I should have realized that. I managed to architect a kludge that sets
the cookie but causes a fragment of the HTTP header to appear in the
browser the first time. For now, I'm content with it.
The next question is, when the cookie expires 2 hours later, the initial
SecurID user/password has long since expired. How do I cause the module
to force the basic auth dialogs again?
$r -> note_basic_auth_failure;
return AUTH_REQUIRED;
Doesn't seem to work.
On Sun, 31 Oct 1999, Doug MacEachern wrote:
> On Mon, 18 Oct 1999, Wyman Eric Miles wrote:
>
> >
> > System:
> >
> > Solaris 2.6
> > Apache 1.3.9/mod_perl 1.19/gcc 2.8.1/perl-5.004.04
> >
> > I'm using SecurID to authenticate for an Apache proxy server.
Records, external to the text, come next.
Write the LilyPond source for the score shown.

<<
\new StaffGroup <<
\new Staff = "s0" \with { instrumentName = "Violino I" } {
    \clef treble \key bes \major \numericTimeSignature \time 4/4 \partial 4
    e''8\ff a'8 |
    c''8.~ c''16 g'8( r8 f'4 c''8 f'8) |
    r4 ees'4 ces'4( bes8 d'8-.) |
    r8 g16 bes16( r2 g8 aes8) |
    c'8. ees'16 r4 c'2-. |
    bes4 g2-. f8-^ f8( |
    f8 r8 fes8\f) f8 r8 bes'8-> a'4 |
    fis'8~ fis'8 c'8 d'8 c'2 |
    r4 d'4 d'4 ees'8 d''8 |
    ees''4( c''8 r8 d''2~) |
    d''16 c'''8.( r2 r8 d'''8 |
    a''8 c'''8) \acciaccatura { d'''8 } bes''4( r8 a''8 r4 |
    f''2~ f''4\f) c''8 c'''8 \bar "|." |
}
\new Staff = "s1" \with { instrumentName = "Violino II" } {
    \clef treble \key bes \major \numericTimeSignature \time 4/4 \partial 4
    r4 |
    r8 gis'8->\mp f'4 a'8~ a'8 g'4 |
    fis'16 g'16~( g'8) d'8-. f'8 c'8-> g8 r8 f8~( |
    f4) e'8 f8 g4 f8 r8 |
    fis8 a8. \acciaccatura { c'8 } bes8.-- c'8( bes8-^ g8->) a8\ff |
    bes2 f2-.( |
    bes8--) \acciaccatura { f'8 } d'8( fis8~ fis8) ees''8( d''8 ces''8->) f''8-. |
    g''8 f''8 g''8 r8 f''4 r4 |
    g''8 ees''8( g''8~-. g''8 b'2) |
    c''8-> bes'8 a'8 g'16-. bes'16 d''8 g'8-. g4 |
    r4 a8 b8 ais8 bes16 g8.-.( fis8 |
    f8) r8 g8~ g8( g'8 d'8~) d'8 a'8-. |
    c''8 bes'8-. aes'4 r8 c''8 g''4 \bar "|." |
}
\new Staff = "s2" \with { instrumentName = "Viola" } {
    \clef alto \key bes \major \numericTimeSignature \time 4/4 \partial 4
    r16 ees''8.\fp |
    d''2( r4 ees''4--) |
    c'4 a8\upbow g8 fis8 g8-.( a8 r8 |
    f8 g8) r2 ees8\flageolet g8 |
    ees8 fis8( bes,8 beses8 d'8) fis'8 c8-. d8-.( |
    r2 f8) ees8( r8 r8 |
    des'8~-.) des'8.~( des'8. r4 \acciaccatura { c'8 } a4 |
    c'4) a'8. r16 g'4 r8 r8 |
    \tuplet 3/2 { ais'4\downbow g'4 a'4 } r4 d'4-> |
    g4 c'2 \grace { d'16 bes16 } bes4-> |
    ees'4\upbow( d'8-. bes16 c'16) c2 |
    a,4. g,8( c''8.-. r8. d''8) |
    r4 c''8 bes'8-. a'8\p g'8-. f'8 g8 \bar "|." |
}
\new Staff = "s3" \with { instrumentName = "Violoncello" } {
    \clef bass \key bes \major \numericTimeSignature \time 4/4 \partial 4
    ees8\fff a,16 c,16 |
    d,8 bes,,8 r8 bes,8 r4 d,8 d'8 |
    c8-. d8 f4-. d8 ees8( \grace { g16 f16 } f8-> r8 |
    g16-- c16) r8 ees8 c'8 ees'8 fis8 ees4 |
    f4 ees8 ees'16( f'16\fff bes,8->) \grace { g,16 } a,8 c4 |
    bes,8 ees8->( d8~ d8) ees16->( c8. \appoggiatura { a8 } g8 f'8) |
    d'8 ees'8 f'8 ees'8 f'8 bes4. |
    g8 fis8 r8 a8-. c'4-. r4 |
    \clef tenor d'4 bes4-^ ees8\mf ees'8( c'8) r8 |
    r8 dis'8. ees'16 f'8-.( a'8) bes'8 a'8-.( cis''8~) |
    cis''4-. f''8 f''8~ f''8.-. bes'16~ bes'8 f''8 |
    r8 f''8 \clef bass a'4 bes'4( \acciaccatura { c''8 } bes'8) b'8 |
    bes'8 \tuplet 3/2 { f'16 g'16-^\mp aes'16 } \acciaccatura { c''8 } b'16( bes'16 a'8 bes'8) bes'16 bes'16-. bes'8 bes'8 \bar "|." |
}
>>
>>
I've
> > written a little perl module that uses a username/tokencode returned by
> > basic auth to validate a user and return a session cookie. The SecurID
> > auth works fine and I'm able to generate a cookie for the user.
> >
> > The problem is, I can't get the module to return the cookie to the browser
> > before the proxy request is completed.
>
> mod_proxy doesn't look at r->headers_out table, it just passing along the
> headers from the downstream server.
>
>
Wyman Miles
Senior Systems Administrator, Rice University, Texas.